身寄りのない少女は親戚をたらい回しにされた。少女はそのことを「寝る場所が変わるだけのこと」と表現している。少女の心は閉ざされていた。服はボロボロ、お風呂に入るのも2〜3日に1回が当たり前だ。そういう身なりなので、同級生からも無視される存在だ。しかし、ようやく人生に転機んが訪れる。倫理を教える高校教師に引き取られることになったのだ。
この作品は「勉強ってなんのためにするの?」と疑問を持つ学生にオススメできる。「勉強なんて意味ねーよ」という大人も読むべきであろう。このように書くと頭の固いストーリーを思い浮かべるかもしれないが、純粋にストーリーとして面白い。後半は恋愛系になってしまうけれど、それもおもしろい。マンガのタイトルが怪しげなので敬遠されてしまうかもしれないが、そこを乗り越えて読んでみてもらいたい。私は一気読みしてしまった。
この作品のおもしろさは『心の成長』にある。たらい回しにされ続けた少女スミカは、ろくな教育を受けていない。女子高生なのだが、正しい箸の持ち方も知らない。もちろん彼女は悪くない。周りの大人が、スミカを一人の人間として扱ってこなかったのである。スミカを初めて人間扱いしたのが、高校教師の昭明(しょうめい)だ。
昭明はスミカを教育していく。良き教育者とは『人の可能性を信じる』ことができる人間だ。昭明はまさにそれができる教育者だ。厳しくもスミカを導いていく。学ぶことの大切さを教え、スミカが自分の人生を生きられるように指導していく。
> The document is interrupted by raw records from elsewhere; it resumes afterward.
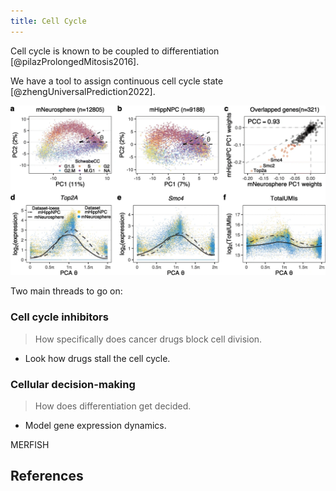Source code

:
 ```yaml
---
title: Cell Cycle
---
```


Cell cycle is known to be coupled to differentiation [@pilazProlongedMitosis2016].

We have a tool to assign continuous cell cycle state [@zhengUniversalPrediction2022].

![](./13059_2021_2581_Fig2_HTML.webp)

Two main threads to go on:

### Cell cycle inhibitors
> How specifically does cancer drugs block cell division.

- Look how drugs stall the cell cycle.

### Cellular decision-making
> How does differentiation get decided.

- Model gene expression dynamics.



MERFISH


## References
昭明に引き取られたスミカはイライラしていた。今までの家族とは違って、昭明が放っておいてくれないからだ。初めて他人から施される優しさに、スミカの心は対応できなかった。
始めは反抗的だったスミカも、昭明の誠意な態度に徐々に心を許していく。他人を呼ぶときは「あんた」、感謝の言葉を述べる場合でも「・・・」と無言を貫くスミカが、他人の存在を意識し言葉遣いを変えていく。
私たちはのほとんどはスミカと違い、親戚をたらい回しにされた経験はないだろう。両親がいて、愛されて育ってきたはずだ。でも、スミカと同じように心を閉ざしていないだろうか?他人と付き合うことを「めんどくさい」と思い避けようとしていないだろうか?
学べば新たな視座が獲得できる。新たな視座を獲得すれば、他人の気持ちも別の側面から見ることができる。お互いにそうすることができれば、人間関係もぐっと楽になるだろう。スミカの成長から学べる点は多い。この作品は、人との接し方を改めるきっかけを作ってくれる。